▶ [TEXT EXTRACT]
- - -

Invest Global 09:26 29/02/2024

The adoption of the revised Land Law in January was billed as one of the most important legislative tasks of the latest National Assembly. It will come into effect in January 2025 and should be viewed as a strengthening of the foundation underpinning the Real Estate Business Law and the Housing Law, both passed last November.

The adoption of the revised Land Law in January was billed as one of the most important legislative tasks of the latest National Assembly. It will come into effect in January 2025 and should be viewed as a strengthening of the foundation underpinning the Real Estate Business Law and the Housing Law, both passed last November.

Fresh land law will offer beneficial economic utility Ben Gray, director, Knight Frank

Over the next year, foreign investors and developers allocating capital and resources into the Vietnamese real estate market will have the time to adequately assess the positive outcomes that the law changes will bring. It extends to 16 chapters and 260 articles, and has a couple of key matters that foreign developers and investors are considering carefully.

The first matter is the largest bottleneck for the further development of the real estate market and has been a consistent source of frustration for foreign developers and investors.

Commercial projects, specifically commercial and industrial development, commercial housing, and much-needed affordable housing projects, have stalled due to structural issues in the framework used to determine land pricing. This has a direct effect on the time it takes to negotiate compensation, effect land clearance, and establish the payable land use fee.

The law has worked to address this by moving away from the 5-year cycle of land pricing being centrally managed by way of the national guidelines in the form of pricing brackets, with localised price lists.

Real estate is a relatively dynamic asset class. This legacy framework did not allow for, or reflect, the pricing changes that happen over a short period of time at a local level for land plots.

This led to an acute disconnect between the achievable price for land on the open market, versus the national guidelines that set land pricing for five years. It resulted in significant delays in the time it was taking for the state to transfer land to developers.

- - -

▶ [Dataset entries]
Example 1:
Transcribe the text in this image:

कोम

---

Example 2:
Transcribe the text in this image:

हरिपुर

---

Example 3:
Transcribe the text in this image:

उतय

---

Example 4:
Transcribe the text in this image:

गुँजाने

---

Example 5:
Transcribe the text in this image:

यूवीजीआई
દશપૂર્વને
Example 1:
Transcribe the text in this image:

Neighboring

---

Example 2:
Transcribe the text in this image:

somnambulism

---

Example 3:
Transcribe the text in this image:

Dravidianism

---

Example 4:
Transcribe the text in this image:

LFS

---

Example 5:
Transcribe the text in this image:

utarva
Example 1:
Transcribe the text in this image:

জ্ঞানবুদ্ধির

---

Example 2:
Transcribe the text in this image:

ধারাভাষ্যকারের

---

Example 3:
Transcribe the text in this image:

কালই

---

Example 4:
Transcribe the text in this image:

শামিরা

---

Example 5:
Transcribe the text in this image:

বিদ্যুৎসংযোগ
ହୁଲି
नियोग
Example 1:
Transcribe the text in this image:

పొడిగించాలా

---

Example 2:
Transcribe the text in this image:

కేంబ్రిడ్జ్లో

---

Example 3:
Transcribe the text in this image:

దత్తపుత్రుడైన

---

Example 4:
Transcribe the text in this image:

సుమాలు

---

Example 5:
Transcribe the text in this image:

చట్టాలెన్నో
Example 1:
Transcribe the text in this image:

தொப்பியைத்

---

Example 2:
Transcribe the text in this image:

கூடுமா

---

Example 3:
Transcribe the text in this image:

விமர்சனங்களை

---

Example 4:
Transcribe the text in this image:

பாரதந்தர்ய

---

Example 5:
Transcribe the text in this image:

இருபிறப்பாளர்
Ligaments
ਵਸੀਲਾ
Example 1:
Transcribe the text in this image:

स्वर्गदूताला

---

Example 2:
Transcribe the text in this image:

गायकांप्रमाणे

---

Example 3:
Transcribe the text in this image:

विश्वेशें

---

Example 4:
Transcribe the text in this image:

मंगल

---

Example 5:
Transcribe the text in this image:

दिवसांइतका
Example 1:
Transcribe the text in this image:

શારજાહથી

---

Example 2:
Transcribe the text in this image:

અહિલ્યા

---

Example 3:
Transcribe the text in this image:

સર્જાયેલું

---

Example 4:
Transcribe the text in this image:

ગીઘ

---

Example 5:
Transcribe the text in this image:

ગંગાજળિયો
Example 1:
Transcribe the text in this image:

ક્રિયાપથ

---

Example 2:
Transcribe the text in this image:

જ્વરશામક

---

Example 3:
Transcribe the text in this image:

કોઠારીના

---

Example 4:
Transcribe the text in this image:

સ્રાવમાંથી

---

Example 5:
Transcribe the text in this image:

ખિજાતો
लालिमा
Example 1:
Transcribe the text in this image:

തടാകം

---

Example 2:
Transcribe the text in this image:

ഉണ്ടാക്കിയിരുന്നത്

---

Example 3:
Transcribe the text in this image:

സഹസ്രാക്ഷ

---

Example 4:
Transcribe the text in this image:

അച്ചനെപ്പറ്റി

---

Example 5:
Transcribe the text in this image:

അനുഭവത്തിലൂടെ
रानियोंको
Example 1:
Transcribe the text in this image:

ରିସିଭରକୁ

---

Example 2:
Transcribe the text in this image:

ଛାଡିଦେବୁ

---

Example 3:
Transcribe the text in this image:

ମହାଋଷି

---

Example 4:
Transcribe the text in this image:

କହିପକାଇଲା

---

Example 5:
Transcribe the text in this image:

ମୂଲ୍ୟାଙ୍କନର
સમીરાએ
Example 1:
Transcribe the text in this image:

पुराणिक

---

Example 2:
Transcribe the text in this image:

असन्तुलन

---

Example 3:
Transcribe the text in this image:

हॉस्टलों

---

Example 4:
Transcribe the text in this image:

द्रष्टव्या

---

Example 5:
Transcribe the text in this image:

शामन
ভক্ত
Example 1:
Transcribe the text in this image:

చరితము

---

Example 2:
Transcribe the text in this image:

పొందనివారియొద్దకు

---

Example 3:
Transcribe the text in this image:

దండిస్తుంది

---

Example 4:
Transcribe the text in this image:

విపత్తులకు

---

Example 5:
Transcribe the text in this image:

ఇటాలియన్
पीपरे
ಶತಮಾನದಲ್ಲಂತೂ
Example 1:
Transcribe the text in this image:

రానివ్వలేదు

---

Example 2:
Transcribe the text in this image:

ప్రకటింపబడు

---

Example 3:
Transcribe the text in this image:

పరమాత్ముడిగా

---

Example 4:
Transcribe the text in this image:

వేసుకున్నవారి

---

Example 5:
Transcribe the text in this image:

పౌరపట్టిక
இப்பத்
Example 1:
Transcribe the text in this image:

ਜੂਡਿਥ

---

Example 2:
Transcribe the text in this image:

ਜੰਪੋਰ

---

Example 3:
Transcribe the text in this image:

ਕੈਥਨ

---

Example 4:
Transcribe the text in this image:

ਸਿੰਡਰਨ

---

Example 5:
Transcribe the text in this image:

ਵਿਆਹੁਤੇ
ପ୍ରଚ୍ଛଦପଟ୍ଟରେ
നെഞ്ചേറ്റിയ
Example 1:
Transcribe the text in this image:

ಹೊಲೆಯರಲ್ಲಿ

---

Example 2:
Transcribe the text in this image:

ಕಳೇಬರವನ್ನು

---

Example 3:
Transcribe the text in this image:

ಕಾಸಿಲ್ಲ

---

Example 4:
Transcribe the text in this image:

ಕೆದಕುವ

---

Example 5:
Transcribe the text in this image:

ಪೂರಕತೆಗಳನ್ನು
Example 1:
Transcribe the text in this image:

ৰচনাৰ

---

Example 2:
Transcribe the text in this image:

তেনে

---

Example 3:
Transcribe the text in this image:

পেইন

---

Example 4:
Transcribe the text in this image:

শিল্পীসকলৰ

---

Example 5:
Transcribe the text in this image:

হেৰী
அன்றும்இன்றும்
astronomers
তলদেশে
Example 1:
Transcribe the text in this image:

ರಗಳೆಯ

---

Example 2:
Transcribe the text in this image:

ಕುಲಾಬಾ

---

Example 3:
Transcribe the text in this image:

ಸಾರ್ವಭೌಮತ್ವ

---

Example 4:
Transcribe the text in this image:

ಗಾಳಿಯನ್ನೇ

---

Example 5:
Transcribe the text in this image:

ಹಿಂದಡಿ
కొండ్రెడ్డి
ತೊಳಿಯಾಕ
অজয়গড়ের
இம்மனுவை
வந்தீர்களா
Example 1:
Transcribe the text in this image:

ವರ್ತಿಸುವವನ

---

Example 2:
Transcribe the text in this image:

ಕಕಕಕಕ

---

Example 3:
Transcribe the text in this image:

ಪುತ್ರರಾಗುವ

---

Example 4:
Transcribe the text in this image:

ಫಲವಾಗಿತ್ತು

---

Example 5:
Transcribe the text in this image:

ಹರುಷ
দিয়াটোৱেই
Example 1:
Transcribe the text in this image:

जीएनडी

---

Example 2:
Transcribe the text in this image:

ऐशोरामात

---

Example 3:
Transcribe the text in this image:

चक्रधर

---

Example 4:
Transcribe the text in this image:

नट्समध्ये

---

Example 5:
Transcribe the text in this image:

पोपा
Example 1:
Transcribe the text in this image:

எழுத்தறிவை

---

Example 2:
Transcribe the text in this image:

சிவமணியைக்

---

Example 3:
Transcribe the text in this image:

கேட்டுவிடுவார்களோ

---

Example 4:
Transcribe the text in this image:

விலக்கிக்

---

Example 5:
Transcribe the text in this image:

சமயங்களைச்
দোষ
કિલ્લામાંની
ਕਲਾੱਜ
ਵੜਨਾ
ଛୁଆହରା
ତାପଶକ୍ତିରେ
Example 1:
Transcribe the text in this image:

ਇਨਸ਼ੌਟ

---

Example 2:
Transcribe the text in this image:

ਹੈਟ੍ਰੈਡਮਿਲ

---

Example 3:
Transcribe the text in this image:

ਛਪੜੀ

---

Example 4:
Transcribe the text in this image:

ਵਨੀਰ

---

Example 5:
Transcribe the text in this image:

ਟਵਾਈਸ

- - -

▶ [STATED EXERCISE 1] According to the land law text, why did the law move away from the five-year cycle of centrally managed land pricing? Answer in one to three sentences.
▶ [STATED EXERCISE 2] Reproduce the word reading entries without any changes, from their first line up to and including the line with "కేంబ్రిడ్జ్లో".

▶ [WORKED ANSWER 1] Real estate is a relatively dynamic asset class, and the old five-year national framework did not reflect the short-term price changes for land plots at a local level. This created a sharp gap between achievable open-market prices and the national guidelines, which caused significant delays in the state transferring land to developers.

▶ [WORKED ANSWER 2]
Example 1:
Transcribe the text in this image:

कोम

---

Example 2:
Transcribe the text in this image:

हरिपुर

---

Example 3:
Transcribe the text in this image:

उतय

---

Example 4:
Transcribe the text in this image:

गुँजाने

---

Example 5:
Transcribe the text in this image:

यूवीजीआई
દશપૂર્વને
Example 1:
Transcribe the text in this image:

Neighboring

---

Example 2:
Transcribe the text in this image:

somnambulism

---

Example 3:
Transcribe the text in this image:

Dravidianism

---

Example 4:
Transcribe the text in this image:

LFS

---

Example 5:
Transcribe the text in this image:

utarva
Example 1:
Transcribe the text in this image:

জ্ঞানবুদ্ধির

---

Example 2:
Transcribe the text in this image:

ধারাভাষ্যকারের

---

Example 3:
Transcribe the text in this image:

কালই

---

Example 4:
Transcribe the text in this image:

শামিরা

---

Example 5:
Transcribe the text in this image:

বিদ্যুৎসংযোগ
ହୁଲି
नियोग
Example 1:
Transcribe the text in this image:

పొడిగించాలా

---

Example 2:
Transcribe the text in this image:

కేంబ్రిడ్జ్లో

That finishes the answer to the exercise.